AMDUG
PAST EVENTS
Date: February 19, 2010
Title: Patterns and Their Dynamics
Speaker: Bjorn Sandstede, Professor of Applied Mathematics
Abstract: There are patterns everywhere around us: animal coats, sand ripples, cloud structures and snow flakes are just a few examples. I will show a few examples of pattern-forming systems that physicists have analysed experimentally in their labs and then discuss how math can help us to understand the origin and the dynamics of two intriguing patterns, namely Turing patterns and the meandering spiral waves.
Date: November 13, 2009
Title: Some Mathematical Challenges in Neuroscience
Speaker: Matthew Harrison, Assistant Professor of Applied Mathematics
Abstract: Remarkable advances in technology allow neuroscientists to peer ino the inner workings of the brains of behaving animals. But the challenges do not end when the experiment is over. Come and hear about how mathematics is helping neuroscientists make sense of their data. I will discuss some of the mathematical and statistical tools that we recently used in order to analyze a dataset recorded from rats performing a working memory task. The focus will be multiple hypothesis testing and random generation of binary matrices. No math background is required.
Date: April 17, 2009
Title: "Mathematics of Molecular Evolution"

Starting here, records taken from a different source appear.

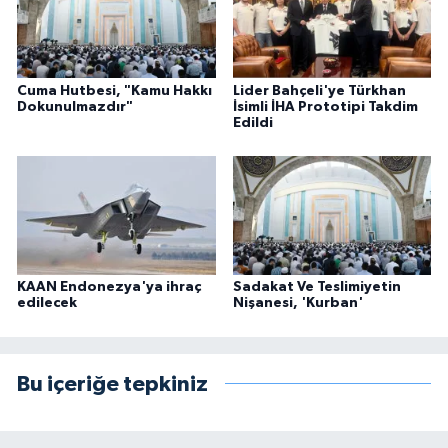
Cuma Hutbesi, "Kamu Hakkı
Lider Bahçeli'ye Türkhan
Dokunulmazdır"
İsimli İHA Prototipi Takdim
Edildi
KAAN Endonezya'ya ihraç
Sadakat Ve Teslimiyetin
edilecek
Nişanesi, 'Kurban'
Bu içeriğe tepkiniz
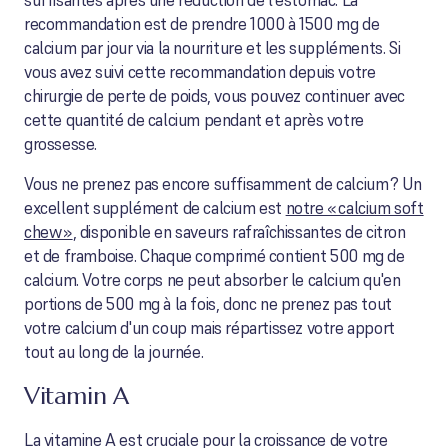
suffisantes après une réduction de l'estomac. La
recommandation est de prendre 1000 à 1500 mg de
calcium par jour via la nourriture et les suppléments. Si
vous avez suivi cette recommandation depuis votre
chirurgie de perte de poids, vous pouvez continuer avec
cette quantité de calcium pendant et après votre
grossesse.
Vous ne prenez pas encore suffisamment de calcium ? Un
excellent supplément de calcium est
notre « calcium soft
chew »
, disponible en saveurs rafraîchissantes de citron
et de framboise. Chaque comprimé contient 500 mg de
calcium. Votre corps ne peut absorber le calcium qu'en
portions de 500 mg à la fois, donc ne prenez pas tout
votre calcium d'un coup mais répartissez votre apport
tout au long de la journée.
Vitamin A
La vitamine A est cruciale pour la croissance de votre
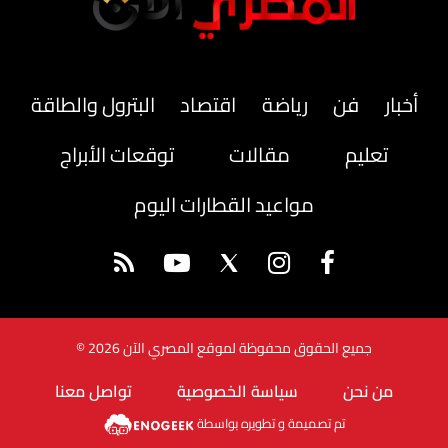
أخبار
فن
رياضة
اقتصاد
البترول والطاقة
تعليم
مقالات
توقعات الأبراج
مواعيد القطارات اليوم
جميع الحقوق محفوظة لموقع المصري الآن 2026 ©
من نحن
سياسة الخصوصية
تواصل معنا
تم تصميمة و تطويره بواسطة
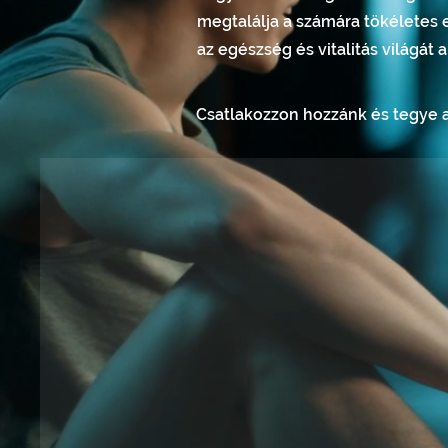
megtalálja a számára tökéletes e
az egészség és vitalitás világát a
Csatlakozzon hozzánk és tegye a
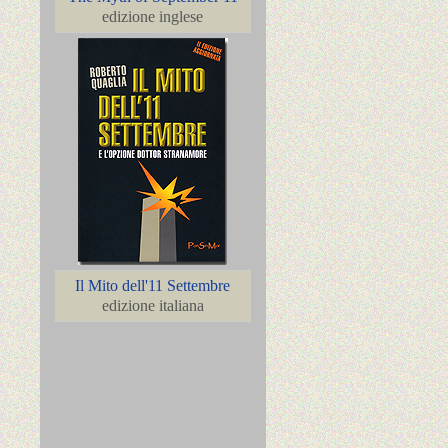
edizione inglese
Il Mito dell'11 Settembre
edizione italiana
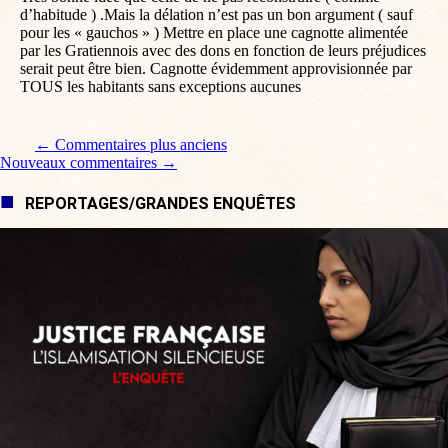
d’habitude ) .Mais la délation n’est pas un bon argument ( sauf
pour les « gauchos » ) Mettre en place une cagnotte alimentée
par les Gratiennois avec des dons en fonction de leurs préjudices
serait peut être bien. Cagnotte évidemment approvisionnée par
TOUS les habitants sans exceptions aucunes
Navigation de commentaire
← Commentaires plus anciens
Nouveaux commentaires →
REPORTAGES/GRANDES ENQUÊTES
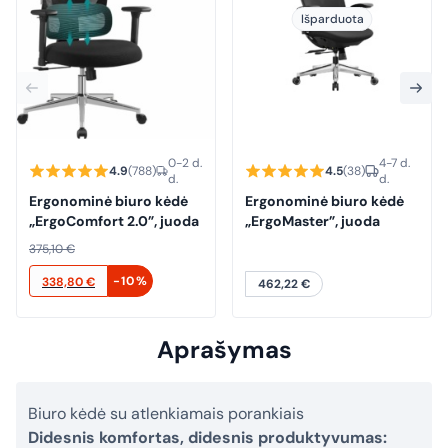
Išparduota
0-2 d.
4-7 d.
4.9
(788)
4.5
(38)
d.
d.
Ergonominė biuro kėdė
Ergonominė biuro kėdė
„ErgoComfort 2.0”, juoda
„ErgoMaster”, juoda
375,10
€
Original
Current
-10%
338,80
€
462,22
€
price
price
was:
is:
Aprašymas
375,10 €.
338,80 €.
Biuro kėdė su atlenkiamais porankiais
Didesnis komfortas, didesnis produktyvumas:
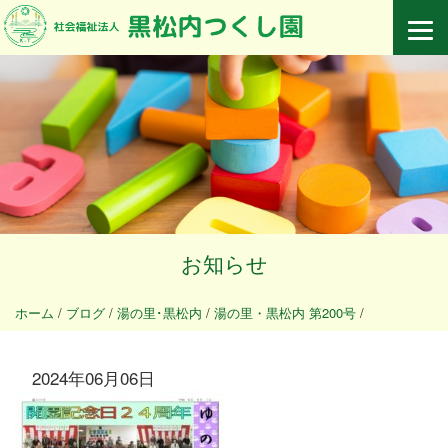
お知らせ
ホーム
/
ブログ
/
湯の里･黒松内
/
湯の里・黒松内 第200号
/
2024年06月06日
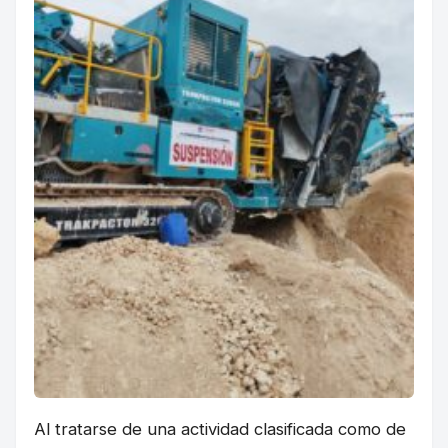
Al tratarse de una actividad clasificada como de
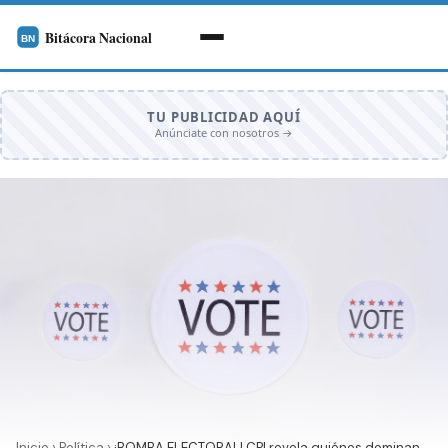
TU PUBLICIDAD AQUÍ
Anúnciate con nosotros →
Inicio
›
Política
›
¡BOMBA ELECTORAL! CPI revela quiénes dominan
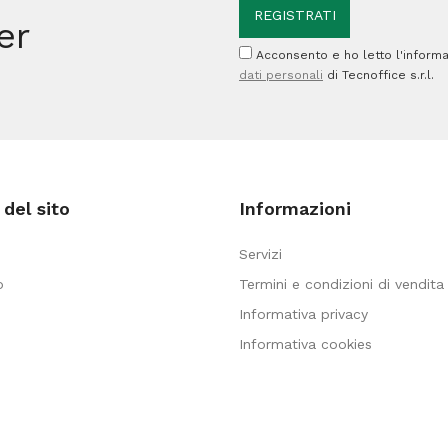
quantità
quantità
er
Acconsento e ho letto l'informa
dati personali
di Tecnoffice s.r.l.
del sito
Informazioni
Servizi
o
Termini e condizioni di vendita
Informativa privacy
Informativa cookies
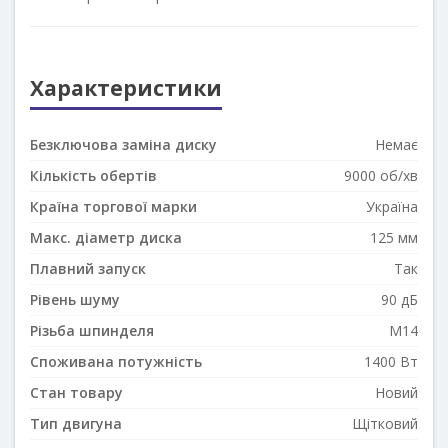
Характеристики
Безключова заміна диску
Немає
Кількість обертів
9000 об/хв
Країна торгової марки
Україна
Макс. діаметр диска
125 мм
Плавний запуск
Так
Рівень шуму
90 дБ
Різьба шпинделя
M14
Споживана потужність
1400 Вт
Стан товару
Новий
Тип двигуна
Щітковий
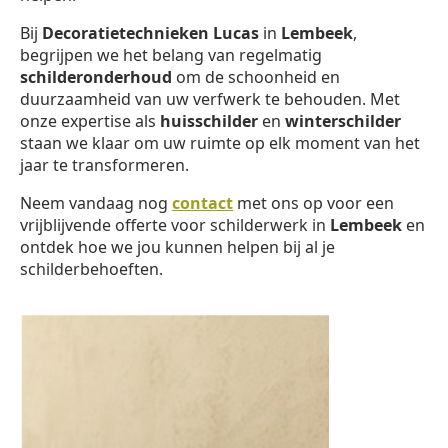
Bij
Decoratietechnieken Lucas
in
Lembeek
,
begrijpen we het belang van regelmatig
schilderonderhoud
om de schoonheid en
duurzaamheid van uw verfwerk te behouden. Met
onze expertise als
huisschilder
en
winterschilder
staan we klaar om uw ruimte op elk moment van het
jaar te transformeren.
Neem vandaag nog
contact
met ons op voor een
vrijblijvende offerte voor schilderwerk in
Lembeek
en
ontdek hoe we jou kunnen helpen bij al je
schilderbehoeften.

Speaker: Daniel Michael Weinreich, Assistant Professor of Biology
Abstract: How to genetic mutations influence protein activity? How does natural selection act at the smallest scales? Professor Weinreich will discuss some some recently developed mathematical and experimental techniques used to answer thse basic questions.
Date: February 20, 2009
Title: "Rare Events in the Financial Markets"

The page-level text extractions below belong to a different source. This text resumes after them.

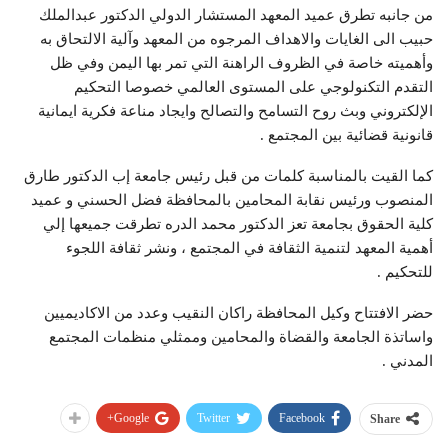
من جانبه تطرق عميد المعهد المستشار الدولي الدكتور عبدالملك
حبيب الى الغايات والاهداف المرجوه من المعهد وآلية الالتحاق به
وأهميته خاصة في الظروف الراهنة التي تمر بها اليمن وفي ظل
التقدم التكنولوجي على المستوى العالمي خصوصا التحكيم
اﻹلكتروني وبث روح التسامح والتصالح وايجاد مناعة فكرية ايمانية
قانونية قضائية بين المجتمع .
كما القيت بالمناسبة كلمات من قبل رئيس جامعة إب الدكتور طارق
المنصوب ورئيس نقابة المحامين بالمحافظة فضل الحسني و عميد
كلية الحقوق بجامعة تعز الدكتور محمد الدره تطرقت جميعها إلي
أهمية المعهد لتنمية الثقافة في المجتمع ، ونشر ثقافة اللجوء
للتحكيم .
حضر الافتتاح وكيل المحافظة راكان النقيب وعدد من الاكاديميين
واساتذة الجامعة والقضاة والمحامين وممثلي منظمات المجتمع
المدني .
Google+
Twitter
Facebook
Share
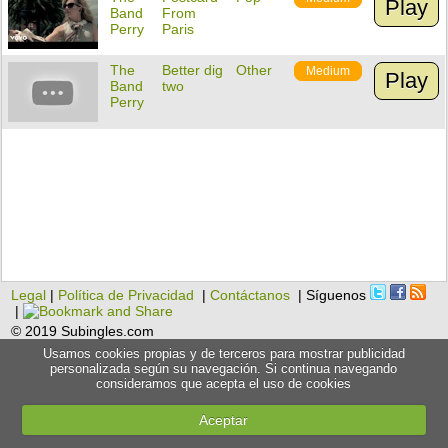
Play
Band
From
Perry
Paris
The
Better dig
Other
Medium
Play
Band
two
Perry
Legal
|
Política de Privacidad
|
Contáctanos
| Síguenos
|
© 2019 Subingles.com
Usamos cookies propias y de terceros para mostrar publicidad
personalizada según su navegación. Si continua navegando
consideramos que acepta el uso de cookies
Aceptar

Speaker: Stuart Geman, James Manning Professor of Applied Mathematics
Abstract: When it comes to the prices of stocks and other "securities," it seems that rare events are never rare enough. But they are too rare for meaningful statistical study. In order to test financial models of price fluctuations, focused on excursions, I will side step the issue of small samples by declaring an event "rare" if it is unusual relative to the interval of observation. Every interval has its own rare events, by fiat, and in fact as many as we need. Different classes of models have different invariants to the timings of these "rare" events. These invariants open the door to combinatorial-type hypothesis tests, under which many of the usual models do not hold up very well. I will give evidence for very rapidly changing dynamics and discuss the implications for model building.